TASK DETAILS: Take every line from the records below that includes the word "pixels".

Segment Start: DATA SECTION

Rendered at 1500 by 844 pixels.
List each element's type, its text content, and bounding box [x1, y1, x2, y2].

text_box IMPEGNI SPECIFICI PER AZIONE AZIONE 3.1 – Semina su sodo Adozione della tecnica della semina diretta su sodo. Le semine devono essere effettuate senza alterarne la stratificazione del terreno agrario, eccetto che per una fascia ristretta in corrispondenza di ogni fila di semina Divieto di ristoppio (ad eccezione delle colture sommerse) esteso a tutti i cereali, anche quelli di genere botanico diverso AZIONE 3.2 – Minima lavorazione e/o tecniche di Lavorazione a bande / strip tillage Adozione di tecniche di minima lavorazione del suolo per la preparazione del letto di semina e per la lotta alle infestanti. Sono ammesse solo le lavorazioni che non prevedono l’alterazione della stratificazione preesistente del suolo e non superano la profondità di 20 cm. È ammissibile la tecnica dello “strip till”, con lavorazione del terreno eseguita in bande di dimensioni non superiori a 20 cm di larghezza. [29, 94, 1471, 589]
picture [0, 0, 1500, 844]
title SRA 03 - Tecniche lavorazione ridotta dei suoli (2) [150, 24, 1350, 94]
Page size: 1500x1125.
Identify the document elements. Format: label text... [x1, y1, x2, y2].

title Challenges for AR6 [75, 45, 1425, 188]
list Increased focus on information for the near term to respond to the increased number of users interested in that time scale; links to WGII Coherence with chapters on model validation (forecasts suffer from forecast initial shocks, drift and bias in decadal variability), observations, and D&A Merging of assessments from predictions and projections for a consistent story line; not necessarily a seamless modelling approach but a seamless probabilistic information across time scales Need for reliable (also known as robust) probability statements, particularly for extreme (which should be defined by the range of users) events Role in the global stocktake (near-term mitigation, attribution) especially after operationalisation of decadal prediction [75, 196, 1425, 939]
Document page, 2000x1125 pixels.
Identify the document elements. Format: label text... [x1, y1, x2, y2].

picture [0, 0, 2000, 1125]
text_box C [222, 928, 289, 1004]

Segment End: DATA SECTION

OUTPUT OF THE EXERCISE:
Rendered at 1500 by 844 pixels.
Document page, 2000x1125 pixels.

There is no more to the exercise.